## Task goal
Restate the records word for word. Include no pictures.

## Dataset content
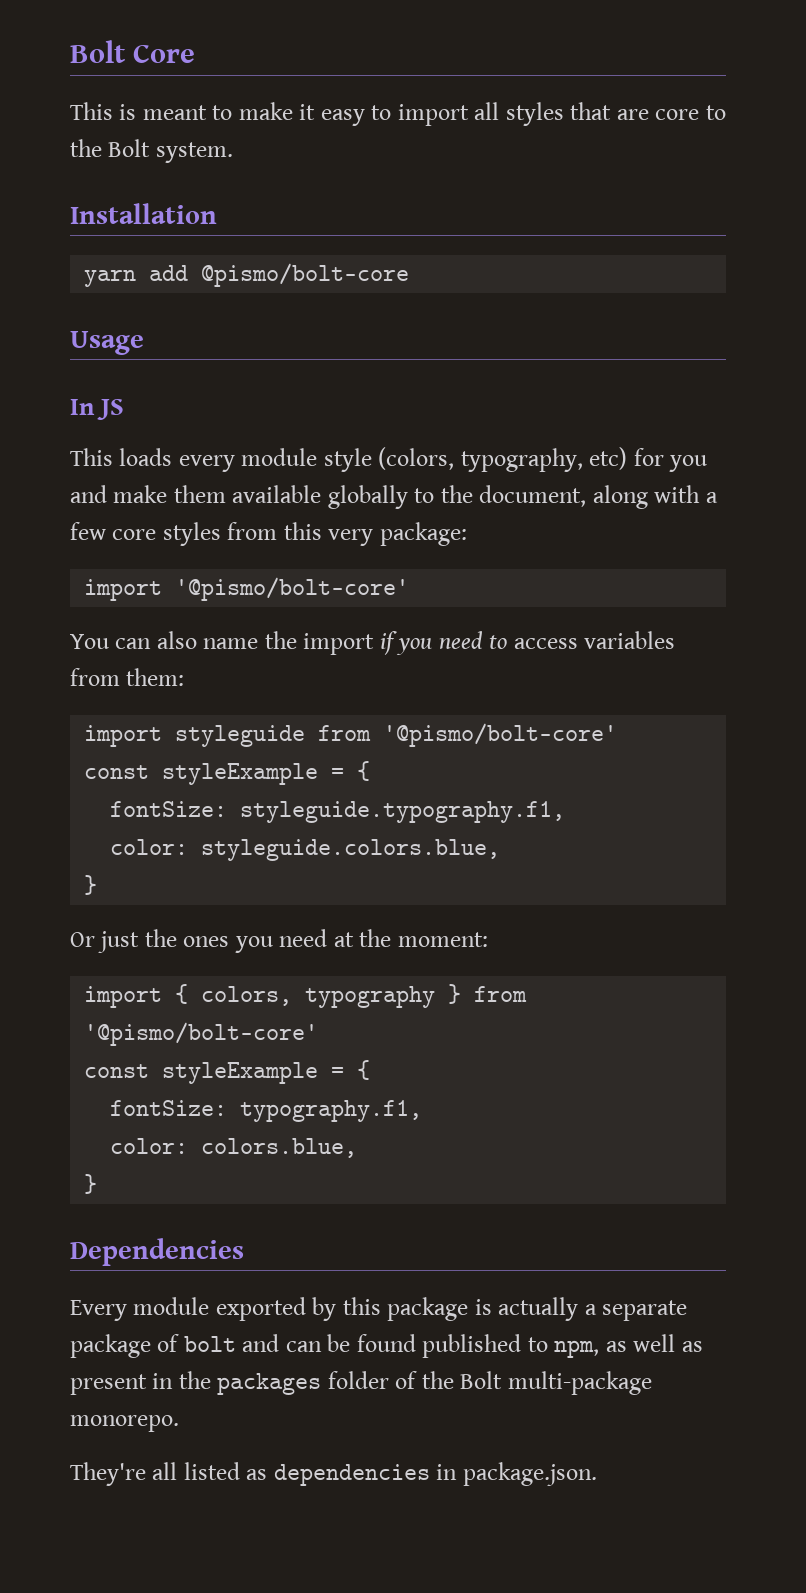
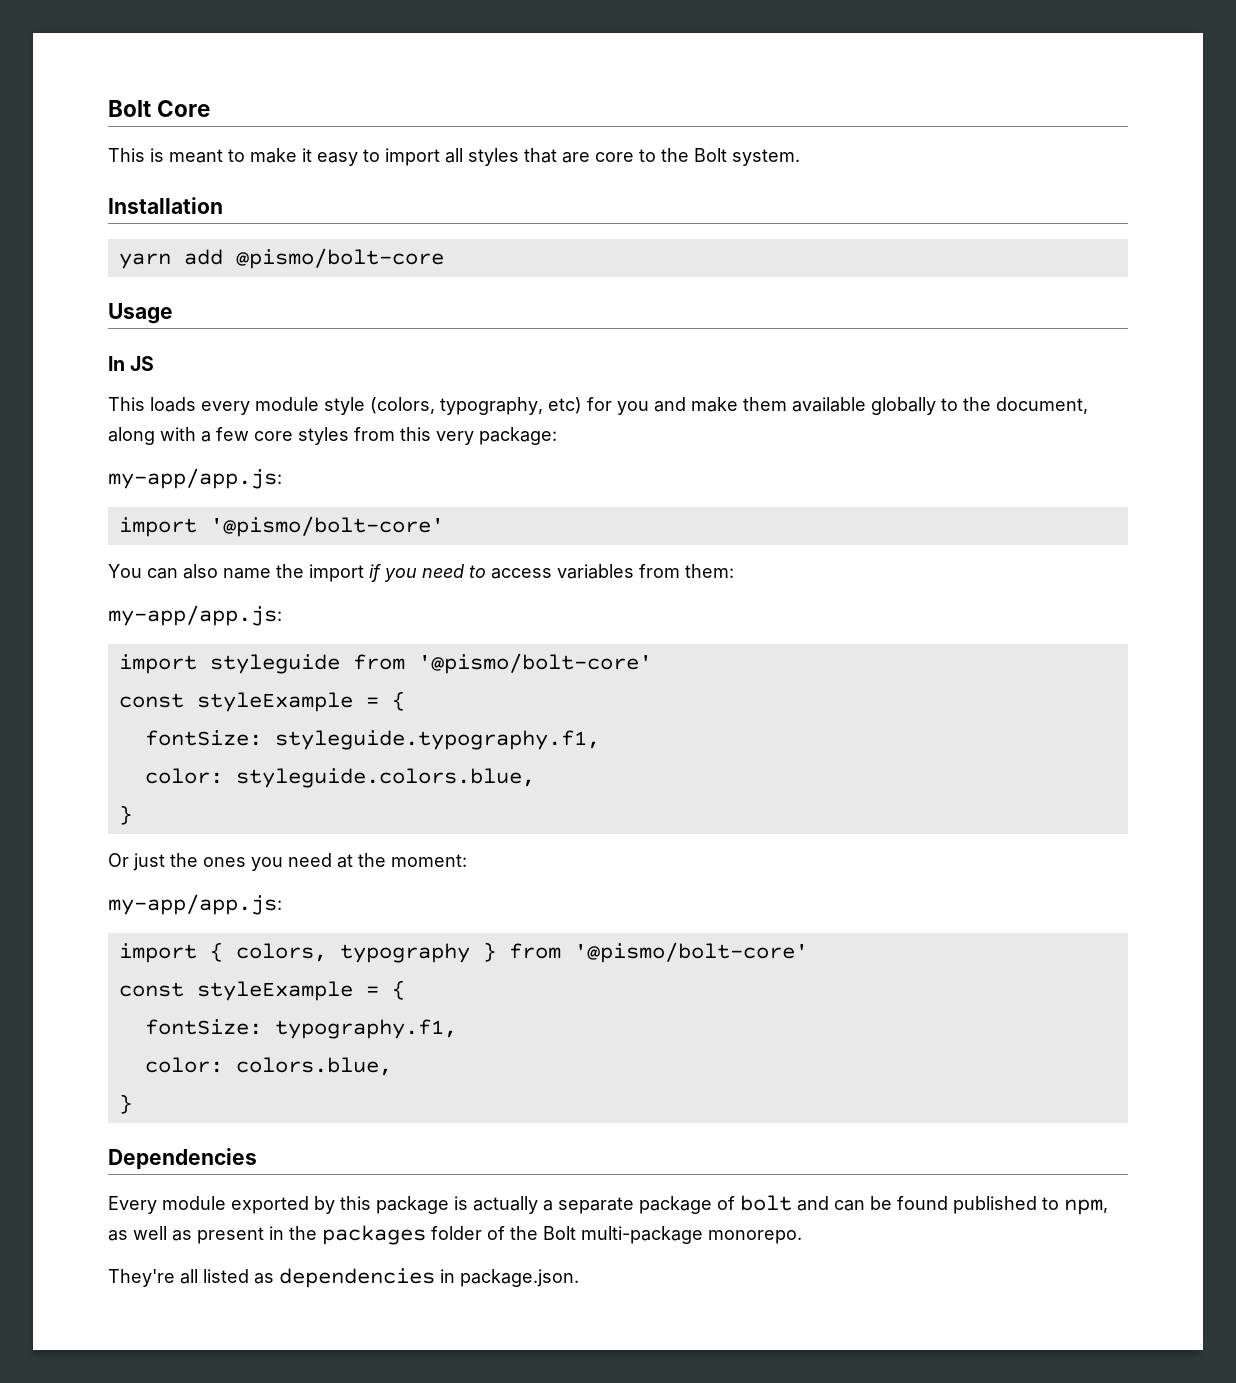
(467, 534) none -> [108,468,282,489] // my-app/app.js:
(185, 677) none -> [108,605,282,626] // my-app/app.js:
(488, 939) none -> [108,894,282,915] // my-app/app.js:

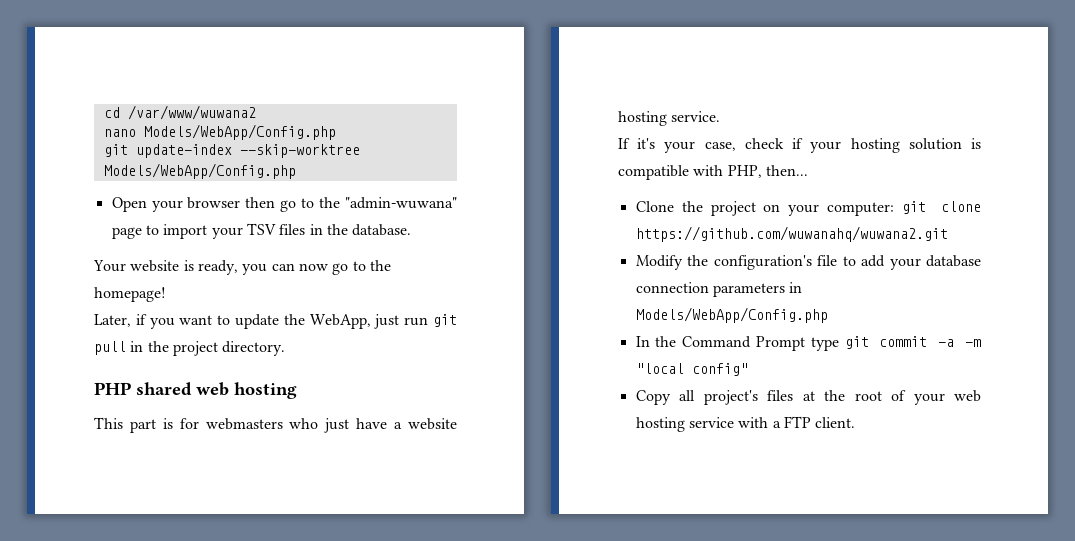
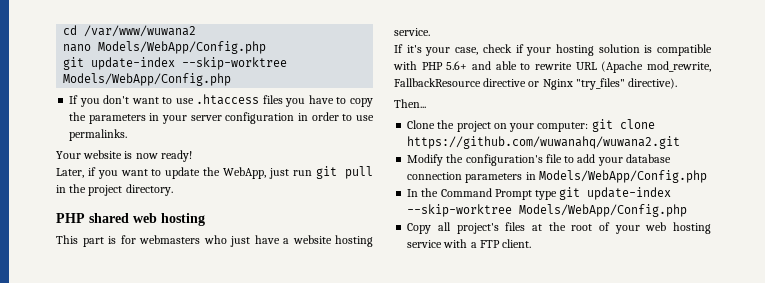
[111,197,457,212] [111,223,412,239] [93,260,391,275] [94,287,166,302] Open your browser then go to the "admin-wuwana" page to import your TSV files in the database. // Your website is ready, you can now go to the homepage! -> [69,94,373,107] [69,112,374,124] [69,129,128,141] [56,150,192,162] If you don't want to use .htaccess files you have to copy the parameters in your server configuration in order to use permalinks. // Your website is now ready!
[727,165,808,178] PHP, then... -> [421,61,711,73] [394,78,678,90] [394,99,426,108] PHP 5.6+ and able to rewrite URL (Apache mod_rewrite, FallbackResource directive or Nginx "try_files" directive). // Then...
[879,336,981,347] [635,363,748,376] commit -a -m "local config" -> [587,187,672,200] [407,204,688,217] update-index --skip-worktree Models/WebApp/Config.php

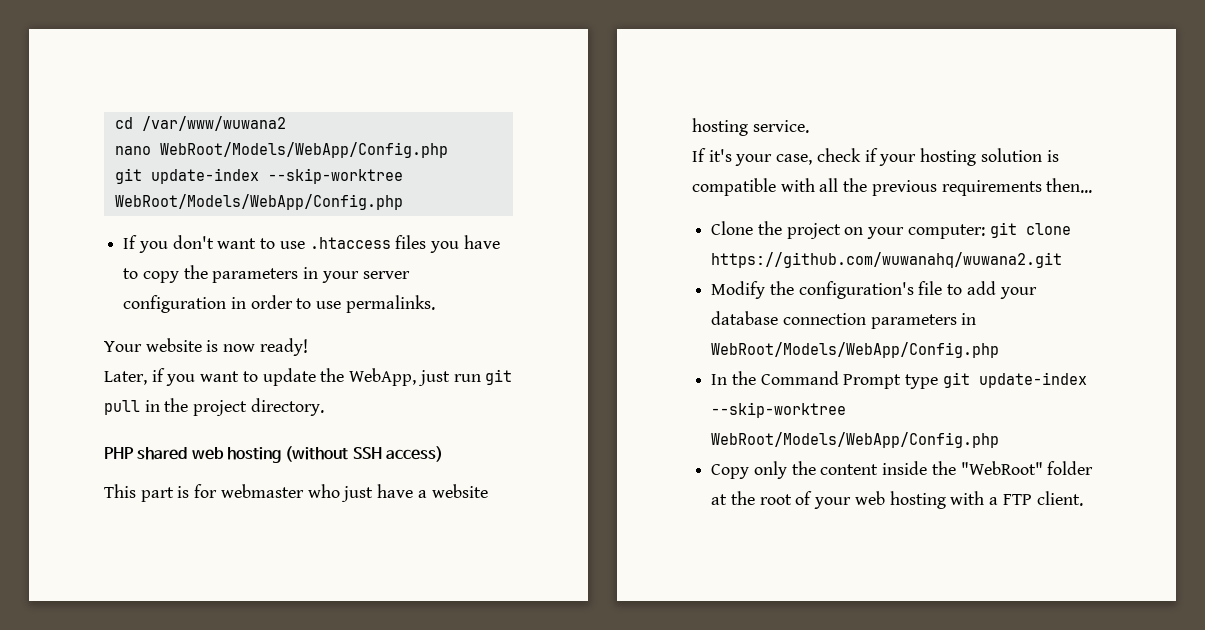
[98,41,267,54] [63,57,288,70] [63,73,232,86] Models/WebApp/Config.php // git update-index --skip-worktree Models/WebApp/Config.php -> [159,142,448,158] [114,168,403,184] [114,194,403,210] WebRoot/Models/WebApp/Config.php // git update-index --skip-worktree WebRoot/Models/WebApp/Config.php
(205, 219) none -> [285,446,443,462] (without SSH access)
[139,235,200,244] webmasters -> [220,484,304,498] webmaster
[421,61,711,73] [394,78,678,90] [394,99,426,108] PHP 5.6+ and able to rewrite URL (Apache mod_rewrite, FallbackResource directive or Nginx "try_files" directive). // Then... -> [819,178,1093,196] all the previous requirements then...
[538,170,707,183] Models/WebApp/Config.php -> [711,342,1000,358] WebRoot/Models/WebApp/Config.php
[519,204,688,217] Models/WebApp/Config.php -> [711,432,1000,448] WebRoot/Models/WebApp/Config.php
[437,222,526,234] all project's files -> [753,461,1094,479] only the content inside the "WebRoot" folder
[407,240,443,248] service -> (946, 500) none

## Response
(467, 534) none -> [108,468,282,489] // my-app/app.js:
(185, 677) none -> [108,605,282,626] // my-app/app.js:
(488, 939) none -> [108,894,282,915] // my-app/app.js:

[111,197,457,212] [111,223,412,239] [93,260,391,275] [94,287,166,302] Open your browser then go to the "admin-wuwana" page to import your TSV files in the database. // Your website is ready, you can now go to the homepage! -> [69,94,373,107] [69,112,374,124] [69,129,128,141] [56,150,192,162] If you don't want to use .htaccess files you have to copy the parameters in your server configuration in order to use permalinks. // Your website is now ready!
[727,165,808,178] PHP, then... -> [421,61,711,73] [394,78,678,90] [394,99,426,108] PHP 5.6+ and able to rewrite URL (Apache mod_rewrite, FallbackResource directive or Nginx "try_files" directive). // Then...
[879,336,981,347] [635,363,748,376] commit -a -m "local config" -> [587,187,672,200] [407,204,688,217] update-index --skip-worktree Models/WebApp/Config.php

[98,41,267,54] [63,57,288,70] [63,73,232,86] Models/WebApp/Config.php // git update-index --skip-worktree Models/WebApp/Config.php -> [159,142,448,158] [114,168,403,184] [114,194,403,210] WebRoot/Models/WebApp/Config.php // git update-index --skip-worktree WebRoot/Models/WebApp/Config.php
(205, 219) none -> [285,446,443,462] (without SSH access)
[139,235,200,244] webmasters -> [220,484,304,498] webmaster
[421,61,711,73] [394,78,678,90] [394,99,426,108] PHP 5.6+ and able to rewrite URL (Apache mod_rewrite, FallbackResource directive or Nginx "try_files" directive). // Then... -> [819,178,1093,196] all the previous requirements then...
[538,170,707,183] Models/WebApp/Config.php -> [711,342,1000,358] WebRoot/Models/WebApp/Config.php
[519,204,688,217] Models/WebApp/Config.php -> [711,432,1000,448] WebRoot/Models/WebApp/Config.php
[437,222,526,234] all project's files -> [753,461,1094,479] only the content inside the "WebRoot" folder
[407,240,443,248] service -> (946, 500) none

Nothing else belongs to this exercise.